In Greensmith, Whiteley has loads of fun evoking Adams’ absurdist view of the universe, a very British sensibility of science fiction which he shares with Doctor Who. In a delightful sequence, Hort and Penelope must aid a planet of sentient flamingo aliens with names like Fluffy and Princess overthrow their monstrous lizard oppressors. Yet typically Whiteley is not satisfied by merely evoking a previous tradition of science fiction. As the novel continues, we discover that the whimsical and fantastical creatures and planets Penelope encounters are really the alien universe translated into something she can recognise in human terms. Penelope tries to engage with the aliens on their own terms, but finds that her human senses of perception are unable to process them in a meaningful way. Hence why the aliens appear to her as amusing talking flamingos – it allows her to interact with the alien in a way she can comprehend. However Penelope is understandably disappointed to learn that she will always filter the wonders of the universe through her limited human perception, that she is incapable of truly interacting with an Other on their own terms because of the limits of humanity. Thus we get an explanation for the familiarity of Doctor Who’s planets of the week that does not elide their true alienness but forces us to reflect on the limits of human perception. There is a wider reflection on science fiction as a whole – Whiteley is aware that any attempts by humans to imagine the truly alien will always be confined by our own human imaginations and contexts. Greensmith playfully engages with fun space opera tropes only to strain against them, to push science fiction readers to the edge of their imaginations in an admittedly futile attempt to imagine outside our own experiences.

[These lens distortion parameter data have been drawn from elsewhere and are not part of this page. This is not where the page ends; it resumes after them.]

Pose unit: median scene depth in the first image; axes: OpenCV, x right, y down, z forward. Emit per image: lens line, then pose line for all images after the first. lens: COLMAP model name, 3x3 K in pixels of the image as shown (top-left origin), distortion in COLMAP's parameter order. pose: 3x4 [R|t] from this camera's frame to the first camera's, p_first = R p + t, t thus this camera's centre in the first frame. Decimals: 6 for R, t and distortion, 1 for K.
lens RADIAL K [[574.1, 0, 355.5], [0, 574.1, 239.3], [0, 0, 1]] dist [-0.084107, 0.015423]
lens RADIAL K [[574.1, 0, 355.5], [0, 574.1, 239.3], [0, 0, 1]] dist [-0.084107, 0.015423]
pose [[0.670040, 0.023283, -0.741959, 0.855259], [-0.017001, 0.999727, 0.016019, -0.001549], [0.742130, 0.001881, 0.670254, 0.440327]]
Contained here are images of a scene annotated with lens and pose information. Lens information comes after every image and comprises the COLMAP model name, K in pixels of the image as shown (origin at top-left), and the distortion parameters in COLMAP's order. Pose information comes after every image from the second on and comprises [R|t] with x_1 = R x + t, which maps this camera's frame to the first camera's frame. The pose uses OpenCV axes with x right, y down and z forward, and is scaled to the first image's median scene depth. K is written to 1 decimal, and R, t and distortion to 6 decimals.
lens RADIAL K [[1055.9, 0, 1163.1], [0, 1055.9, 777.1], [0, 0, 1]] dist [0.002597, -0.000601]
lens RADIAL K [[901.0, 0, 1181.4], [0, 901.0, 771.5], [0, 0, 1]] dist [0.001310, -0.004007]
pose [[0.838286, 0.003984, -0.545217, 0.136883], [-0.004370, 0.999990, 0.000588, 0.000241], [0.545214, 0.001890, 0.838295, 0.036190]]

Taken as a whole, Greensmith is a wild mix of ideas, concepts and tones, from gonzo space opera fun to post-apocalyptic despair. In the hands of a lesser writer it would feel like disparate parts ungainly clumped together. Whiteley somehow manages to make Greensmith fit together as a coherent whole. The humour and fun of its Adams-esque side serve to highlight the darkness of its post-apocalyptic side. The wild fantasy of Penelope and Hort’s space adventures make the grimly recognisable everyday life from which Penelope tries to escape all the more realistic, and makes Hort’s ultimate betrayal of Penelope’s humanity sting all the harder. Greensmith is both a fantastically fun ride and a profound reflection on the failings of humanity. As such it is a thoroughly relevant and powerful example of how genre fiction can be thought-provoking and discomforting whilst still being engaging, fun and exciting. I look forward to see where Whiteley’s imagination will take us next.